# Waiting Times of Taron

This notebook analyses how the waiting times of River Quest (a very popular outdoor 
rollercoaster that is open year-round) depends on weather, time of year and holidays. It
was selected to be an example of an attraction that is probably dependent on weather but
not as much as River Quest.

In [None]:
import pandas as pd
import seaborn as sns
import numpy as np
from matplotlib import pyplot as plt
import plotly.express as px
import plotly.figure_factory as ff
import plotly.graph_objects as go


In [None]:
waiting_times_df = pd.read_csv(
    "../../data/processed/waiting_times.csv", index_col="id", parse_dates=["date"]
)
taron_df = waiting_times_df[
    (waiting_times_df.attraction == "Taron")
    & (waiting_times_df.waiting_time >= 0)
]
taron_df = taron_df[["waiting_time", "date"]].groupby("date").agg("mean")
taron_df["bin_waiting_time"] = taron_df.waiting_time.apply(
    lambda x: "<30m" if x < 30 else (">60m" if x > 60 else "30-60m")
)

taron_df.head(5)


In [None]:
sns.histplot(taron_df.waiting_time, kde=True)
plt.title("histogram of the mean daily waiting time of Taron")


## Evaluate correlation between weather data and waiting time

In [None]:
weather_df = pd.read_csv(
    "../../data/processed/weather_station01327_Lommersum.csv",
    index_col="date",
    parse_dates=["date"],
)


In [None]:
short_df = weather_df.copy()
short_df.drop(
    columns=[
        "quality_wind",
        "quality_other",  # only metadata
        "snow_depth",
        "precipitation_form",  # very seldom snow -> probably not useful
        "min_temperature_5cm",
        "max_temperature_2m",
        "min_temperature_2m",  # highly correlated with mean_temperature
        "max_wind_gust",
        "mean_wind_speed",
        "mean_cloud_cover",
        "mean_pressure",  # NaN
    ],
    inplace=True,
)
short_df["bin_waiting_time"] = taron_df.bin_waiting_time
short_df["mean_waiting_time"] = taron_df.waiting_time
short_df.drop(index=pd.to_datetime("2021-07-14"), inplace=True)  # remove rain outlier
short_df = short_df[~short_df.mean_waiting_time.isna()]
len(short_df)


In [None]:
short_df.head(5)

In [None]:
sns.pairplot(
    short_df.drop(columns="mean_waiting_time"),
    hue="bin_waiting_time",
    plot_kws={"alpha": 0.5},
)


In [None]:
fig, axs = plt.subplots(ncols=3, nrows=2, sharey=True, figsize=(18, 9))
sns.scatterplot(
    data=short_df, x="precipitation_height", y="mean_waiting_time", ax=axs[0][0]
)
sns.scatterplot(
    data=short_df, x="sunshine_duration", y="mean_waiting_time", ax=axs[0][1]
)
sns.scatterplot(
    data=short_df, x="mean_temperature", y="mean_waiting_time", ax=axs[0][2]
)
sns.scatterplot(
    data=short_df, x="mean_vapor_pressure", y="mean_waiting_time", ax=axs[1][0]
)
sns.scatterplot(
    data=short_df, x="mean_relative_humidity", y="mean_waiting_time", ax=axs[1][1]
)
fig.suptitle(
    "mean waiting time of Taron for each day it was opened vs. weather parameters"
)

+---+

PROBLEM A –
Answer these questions from the Taron notebook, one per line:
(i) Which date is removed from the data as a rain outlier?
(ii) What label is assigned to a mean daily waiting time above 60?
(iii) How many columns and how many rows does the subplot grid in the final code block have?

INPUT DATA –
+---+

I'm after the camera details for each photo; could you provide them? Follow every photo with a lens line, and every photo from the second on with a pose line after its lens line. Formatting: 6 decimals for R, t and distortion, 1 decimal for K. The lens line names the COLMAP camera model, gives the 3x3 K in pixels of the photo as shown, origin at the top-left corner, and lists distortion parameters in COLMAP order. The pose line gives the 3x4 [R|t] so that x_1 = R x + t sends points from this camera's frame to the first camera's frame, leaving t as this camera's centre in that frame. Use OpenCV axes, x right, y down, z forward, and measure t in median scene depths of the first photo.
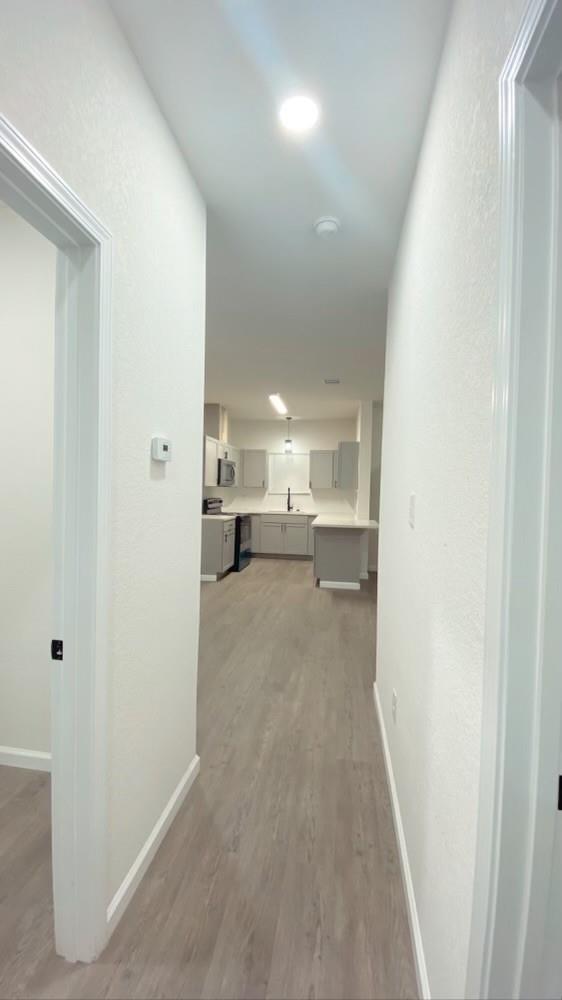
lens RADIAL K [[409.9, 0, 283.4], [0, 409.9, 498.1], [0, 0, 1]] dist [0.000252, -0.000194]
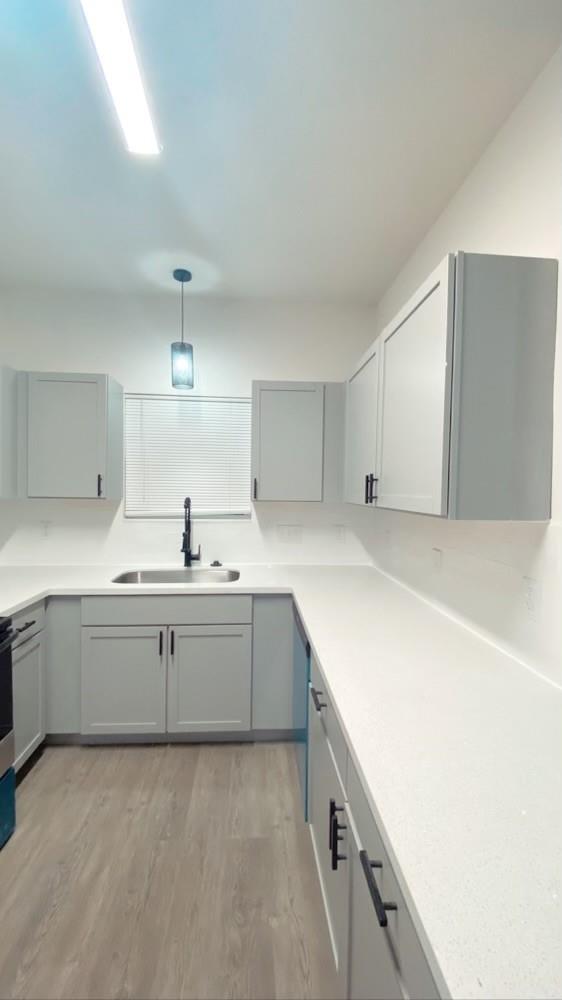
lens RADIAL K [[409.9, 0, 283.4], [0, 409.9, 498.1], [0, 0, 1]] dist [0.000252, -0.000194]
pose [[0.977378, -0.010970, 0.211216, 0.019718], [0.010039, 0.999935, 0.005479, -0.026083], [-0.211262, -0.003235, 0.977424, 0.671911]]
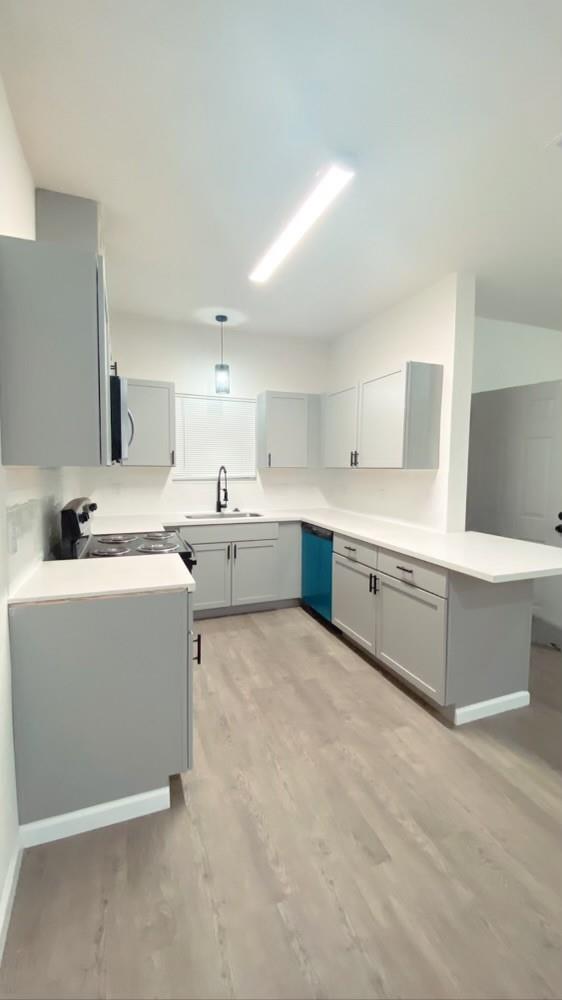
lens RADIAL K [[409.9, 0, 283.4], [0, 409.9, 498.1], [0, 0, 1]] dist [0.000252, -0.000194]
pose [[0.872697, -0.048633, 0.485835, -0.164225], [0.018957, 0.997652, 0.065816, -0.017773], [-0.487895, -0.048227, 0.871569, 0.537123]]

+---+

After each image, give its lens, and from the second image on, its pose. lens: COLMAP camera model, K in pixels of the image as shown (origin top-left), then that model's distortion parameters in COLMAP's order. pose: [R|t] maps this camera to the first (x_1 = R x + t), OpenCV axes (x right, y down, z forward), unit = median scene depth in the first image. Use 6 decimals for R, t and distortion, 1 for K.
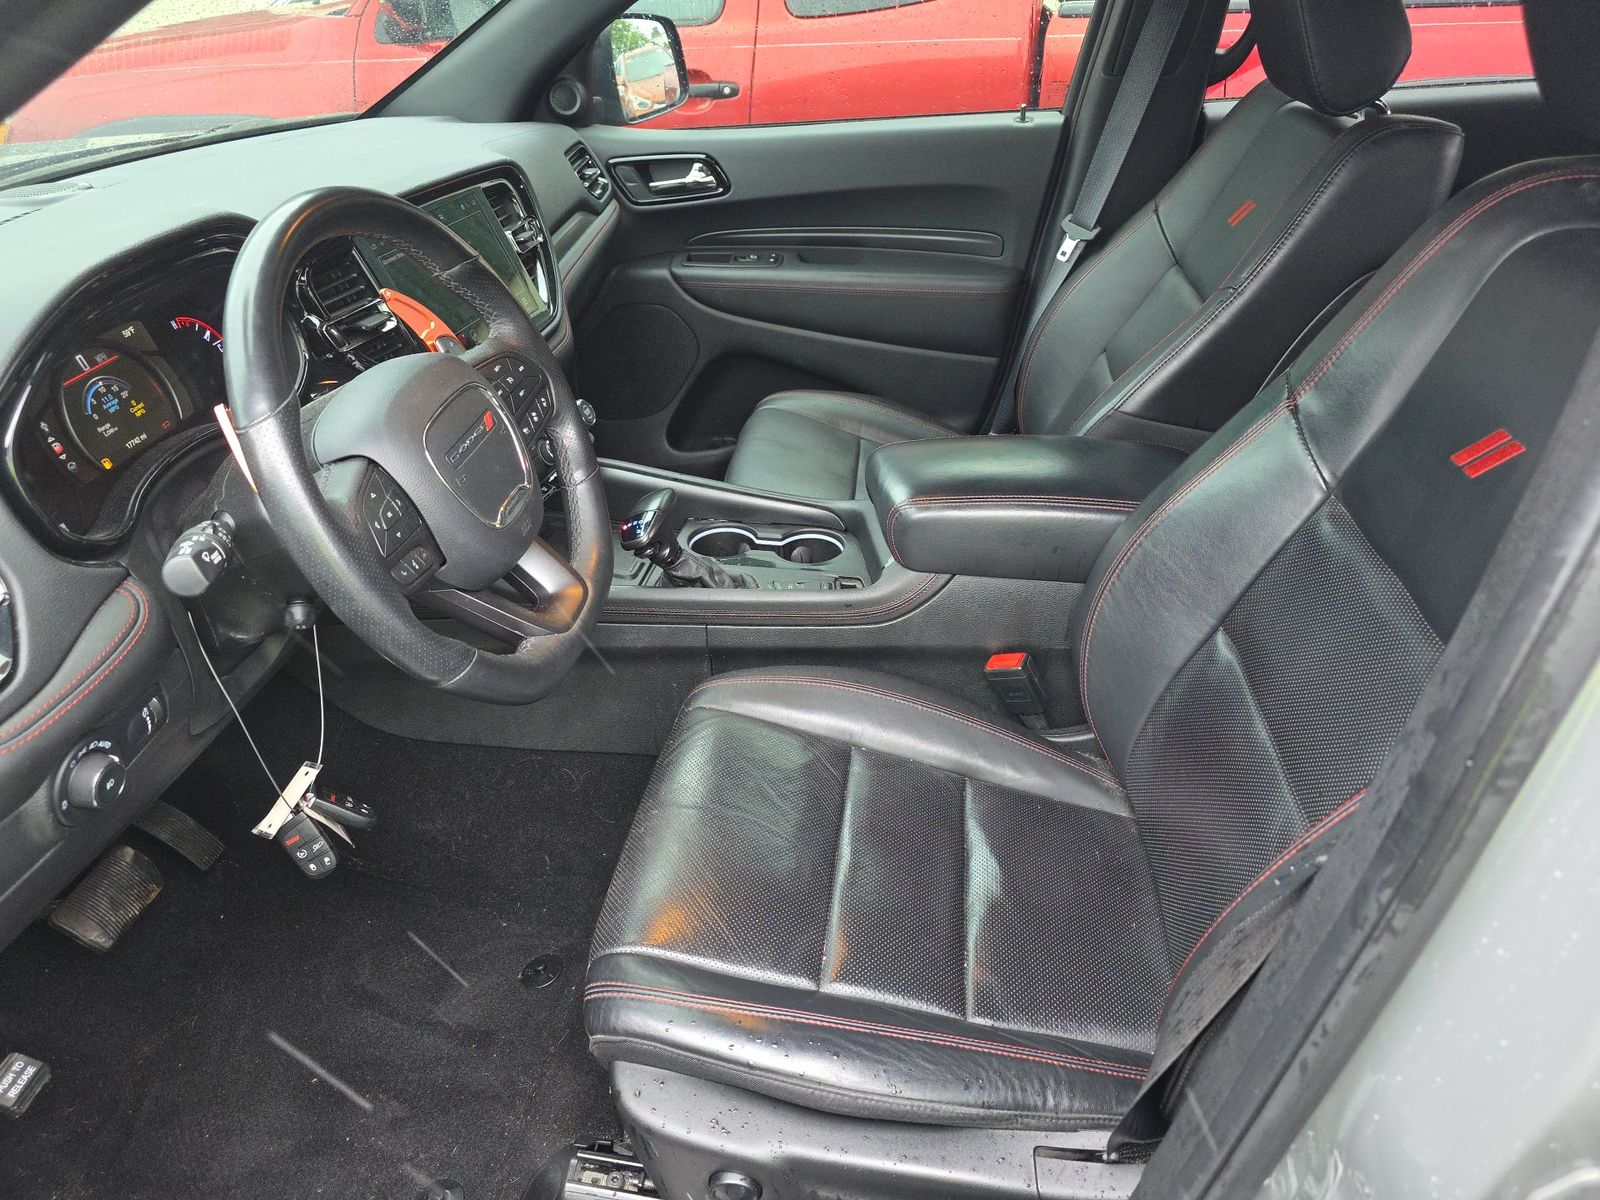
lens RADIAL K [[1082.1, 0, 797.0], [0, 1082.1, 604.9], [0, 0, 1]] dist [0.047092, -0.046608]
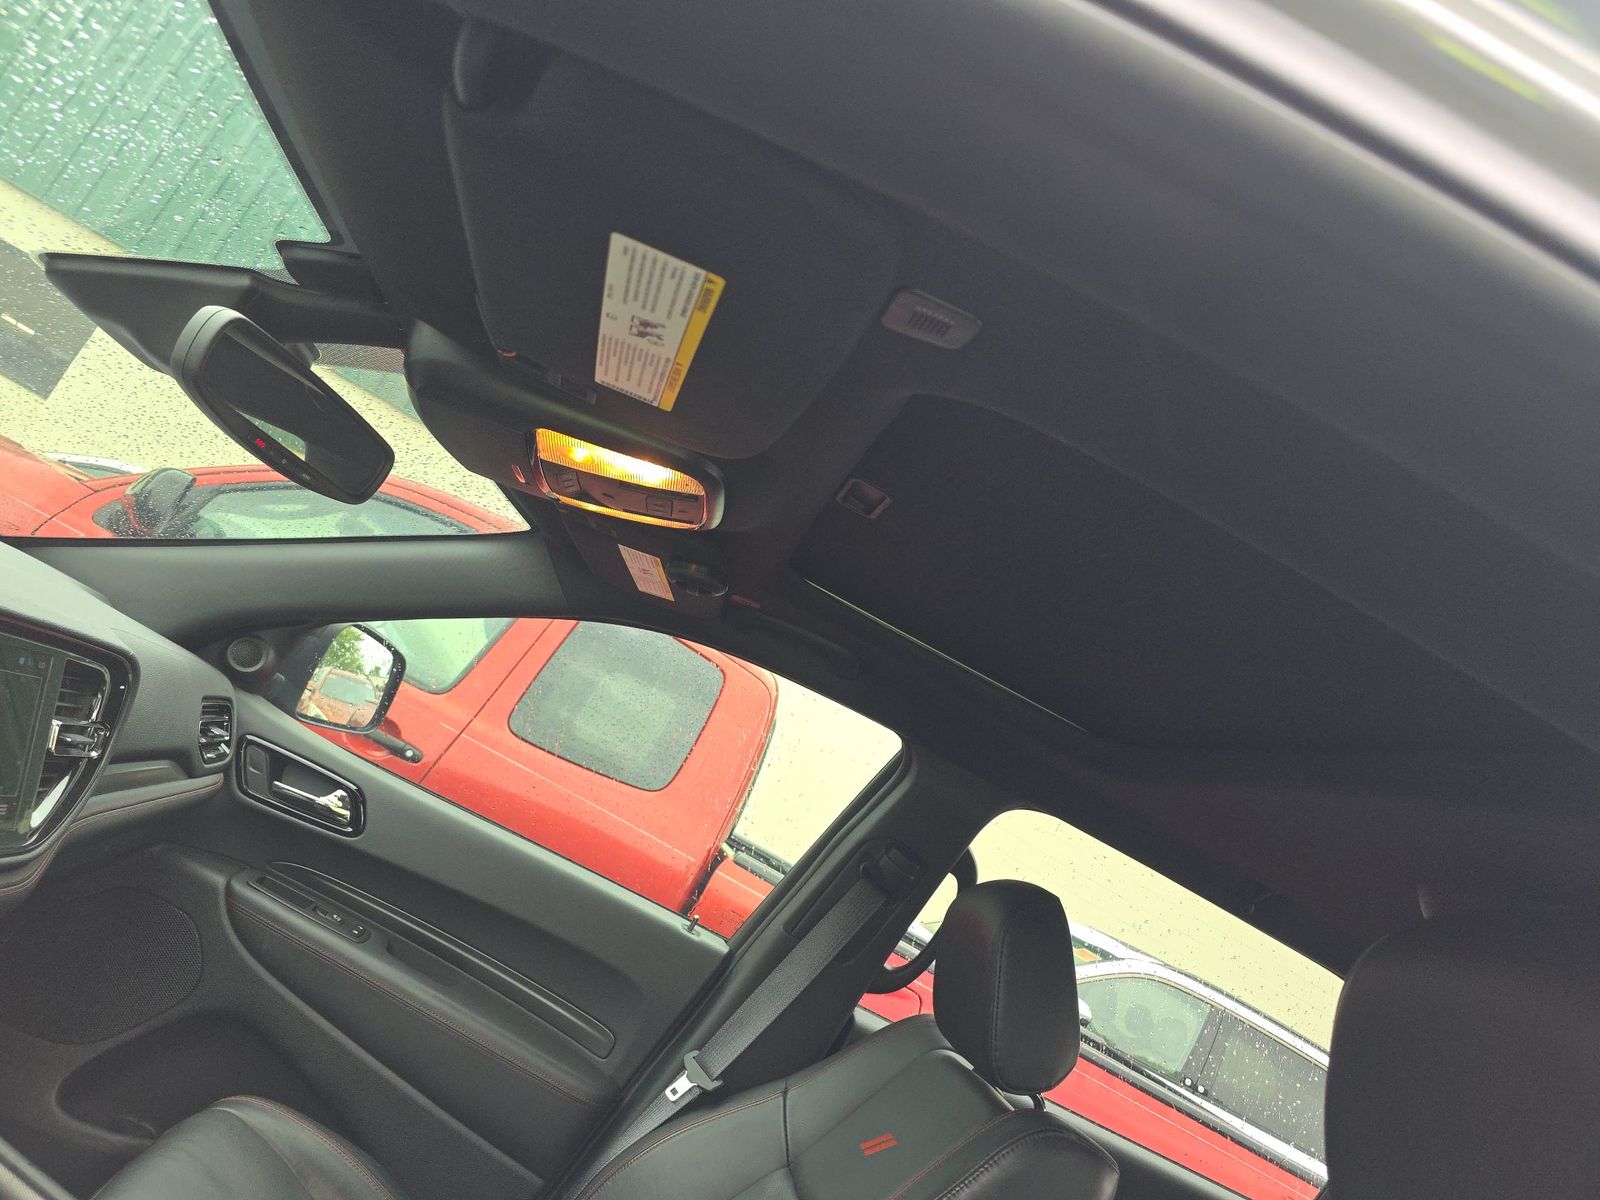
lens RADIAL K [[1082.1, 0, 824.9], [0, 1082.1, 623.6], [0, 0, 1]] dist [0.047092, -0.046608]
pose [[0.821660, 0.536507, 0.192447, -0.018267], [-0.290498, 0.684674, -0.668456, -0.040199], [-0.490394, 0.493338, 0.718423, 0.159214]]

+---+

PROBLEM B –
Print the part of the records that opens with the line containing "After each image, give" and closes with the line containing "0.493338, 0.718423, 0.159214]]", leaving the pictures out.

RESULT A –
(i) 2021-07-14
(ii) ">60m"
(iii) 3 columns and 2 rows

RESULT B –
After each image, give its lens, and from the second image on, its pose. lens: COLMAP camera model, K in pixels of the image as shown (origin top-left), then that model's distortion parameters in COLMAP's order. pose: [R|t] maps this camera to the first (x_1 = R x + t), OpenCV axes (x right, y down, z forward), unit = median scene depth in the first image. Use 6 decimals for R, t and distortion, 1 for K.
lens RADIAL K [[1082.1, 0, 797.0], [0, 1082.1, 604.9], [0, 0, 1]] dist [0.047092, -0.046608]
lens RADIAL K [[1082.1, 0, 824.9], [0, 1082.1, 623.6], [0, 0, 1]] dist [0.047092, -0.046608]
pose [[0.821660, 0.536507, 0.192447, -0.018267], [-0.290498, 0.684674, -0.668456, -0.040199], [-0.490394, 0.493338, 0.718423, 0.159214]]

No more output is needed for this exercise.